[Dataset records]
▼▼▼

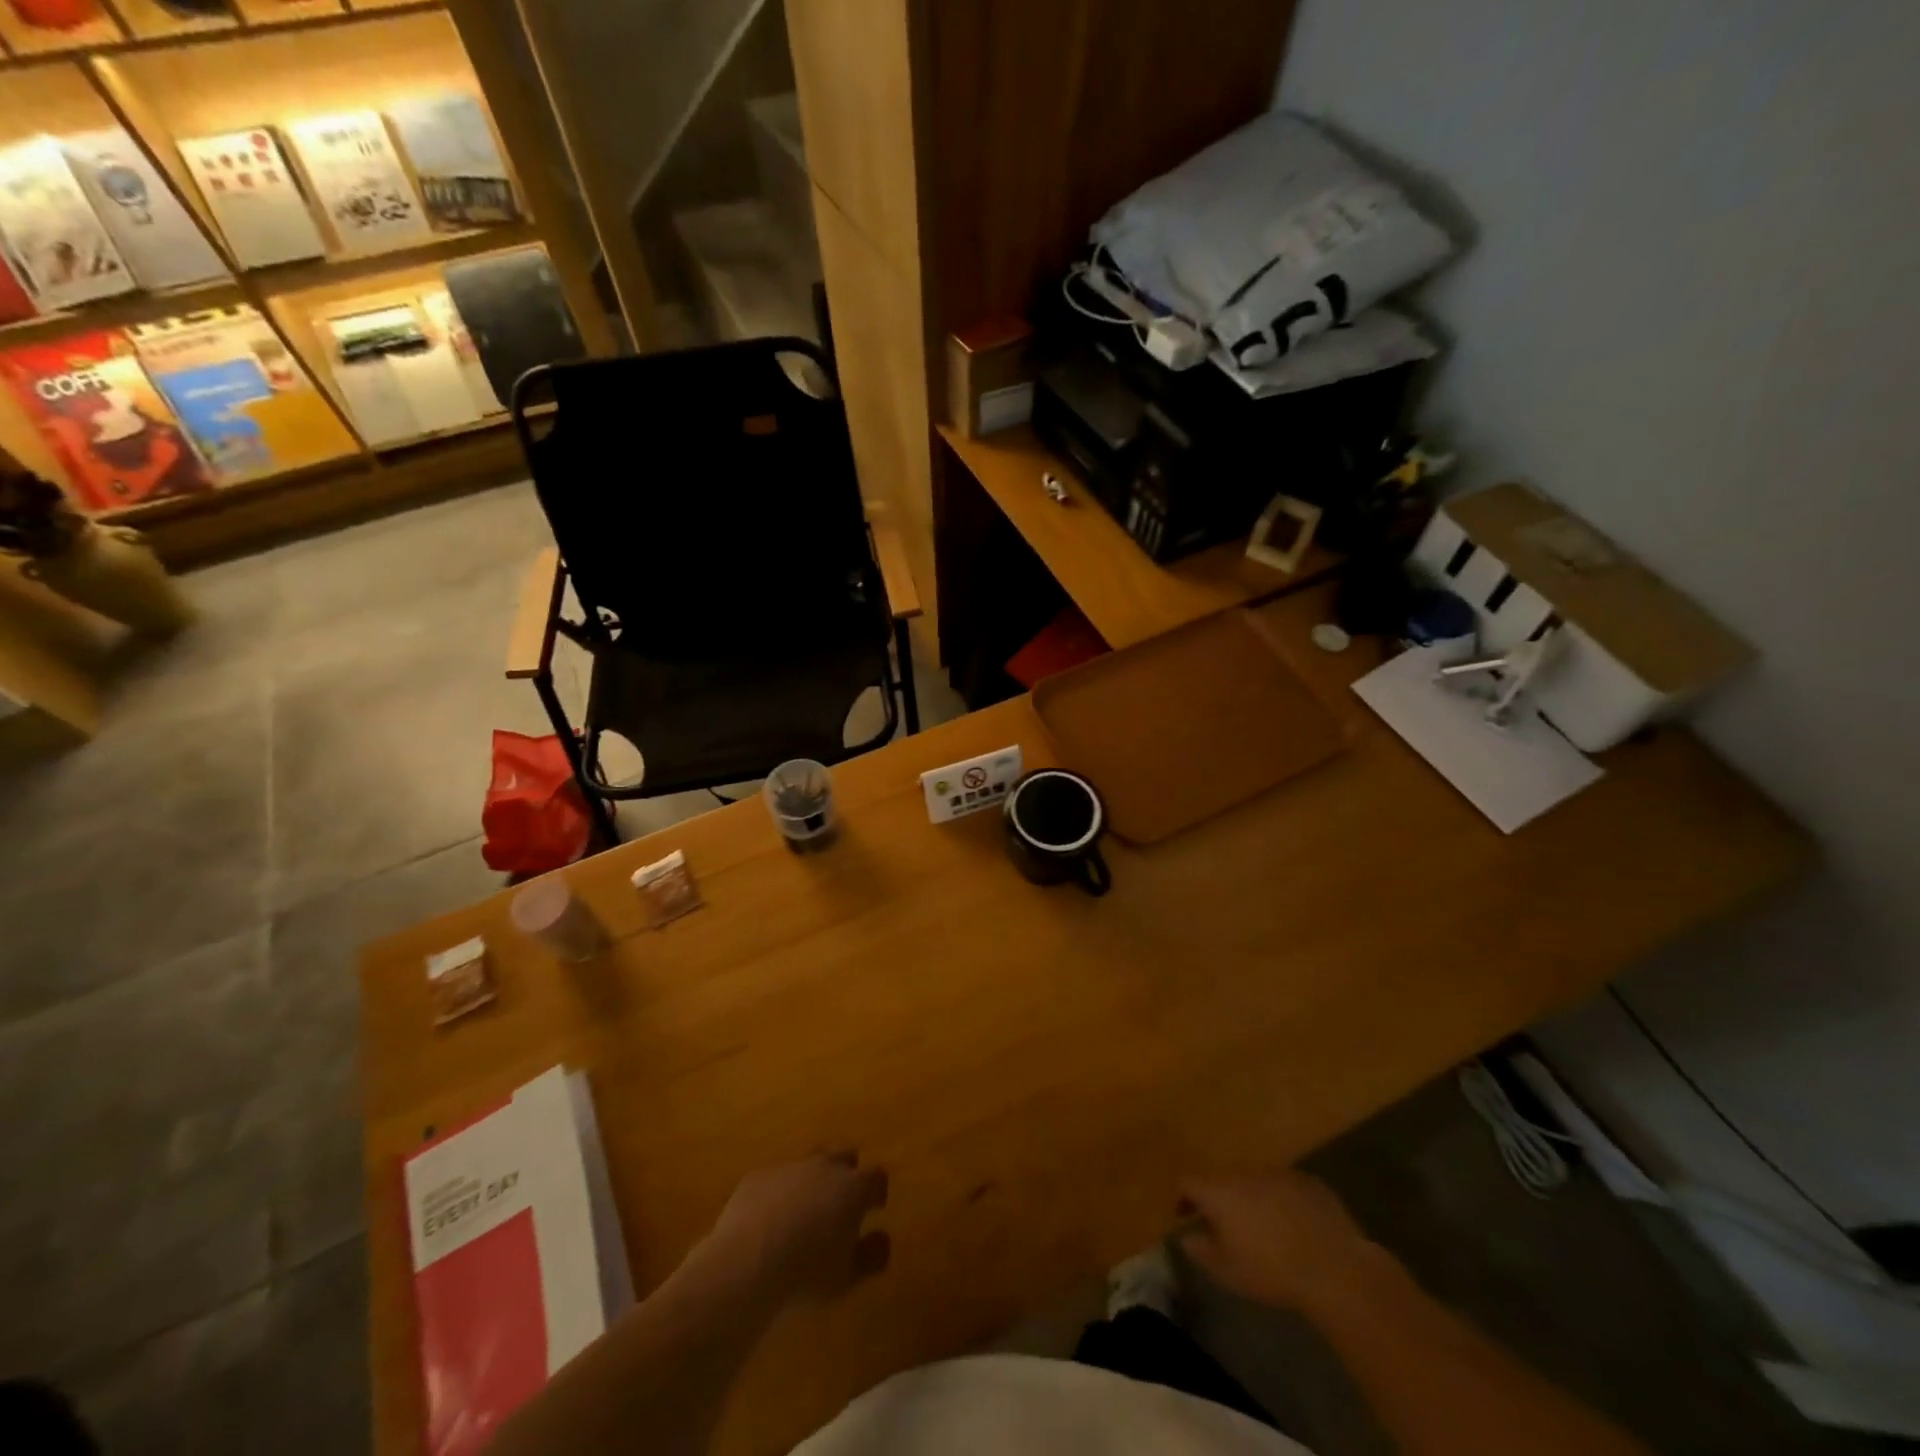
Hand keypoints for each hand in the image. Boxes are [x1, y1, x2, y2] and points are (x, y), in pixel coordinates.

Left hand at [701, 1150, 889, 1307]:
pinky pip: (776, 1178)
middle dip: (847, 1173)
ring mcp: (789, 1167)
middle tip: (841, 1203)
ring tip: (804, 1212)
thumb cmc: (806, 1273)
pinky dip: (779, 1193)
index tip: (874, 1208)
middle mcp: (823, 1167)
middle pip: (844, 1155)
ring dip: (812, 1181)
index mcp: (852, 1188)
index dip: (877, 1191)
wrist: (746, 1264)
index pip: (876, 1176)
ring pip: (808, 1163)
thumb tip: (882, 1238)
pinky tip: (769, 1220)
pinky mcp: (758, 1176)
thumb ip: (872, 1255)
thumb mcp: (848, 1277)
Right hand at [1179, 1170, 1391, 1312]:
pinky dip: (1281, 1201)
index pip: (1188, 1182)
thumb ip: (1200, 1251)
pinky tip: (1295, 1227)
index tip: (1187, 1219)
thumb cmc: (1271, 1271)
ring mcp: (1278, 1172)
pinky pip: (1284, 1186)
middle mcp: (1244, 1172)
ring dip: (1252, 1199)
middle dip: (1221, 1200)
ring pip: (1255, 1181)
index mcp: (1219, 1190)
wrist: (1334, 1268)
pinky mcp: (1308, 1180)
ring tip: (1264, 1229)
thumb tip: (1186, 1236)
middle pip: (1223, 1180)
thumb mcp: (1227, 1272)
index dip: (1184, 1200)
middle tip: (1228, 1228)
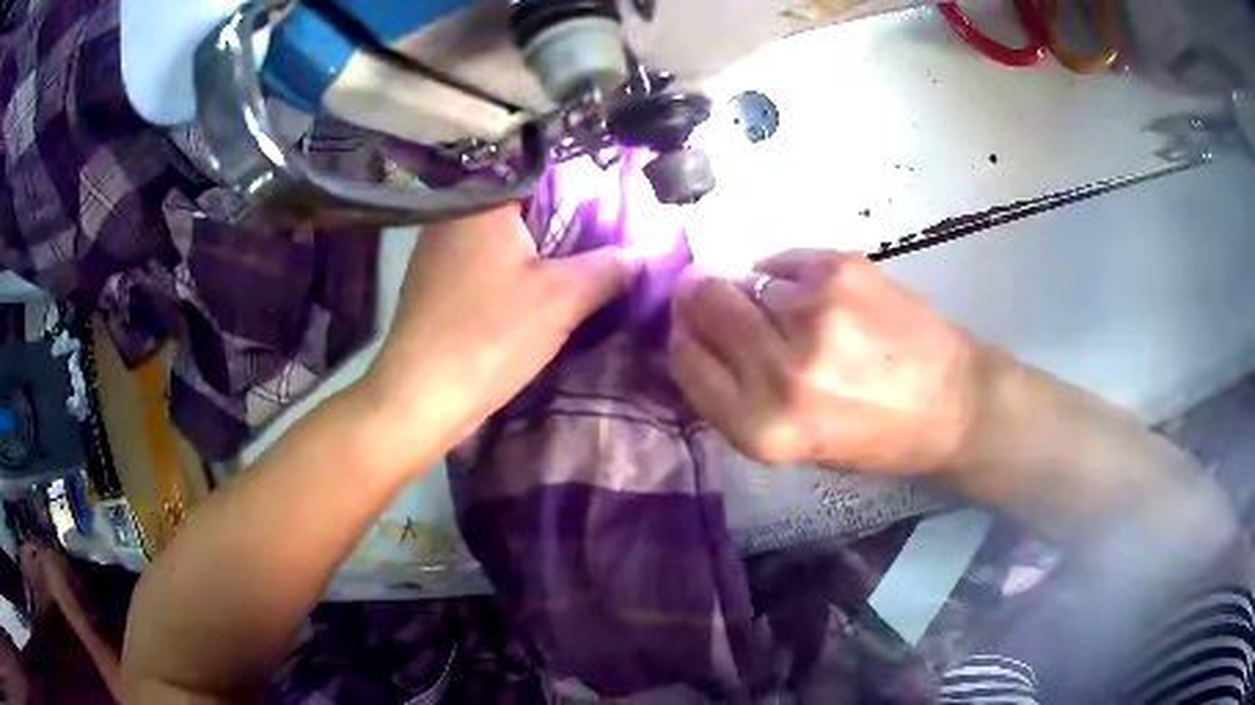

▲▲▲

Exercise objective: Every line above from the line with "ring mcp: (1278, 1172)" to the line with "ring tip: (1264, 1229)", both included, must be reproduced exactly, and no other line may appear.

Output of the exercise:
ring mcp: (1278, 1172)
pinky pip: (1284, 1186)
middle mcp: (1244, 1172)
ring dip: (1252, 1199)
middle dip: (1221, 1200)
ring pip: (1255, 1181)
index mcp: (1219, 1190)
wrist: (1334, 1268)
pinky mcp: (1308, 1180)
ring tip: (1264, 1229)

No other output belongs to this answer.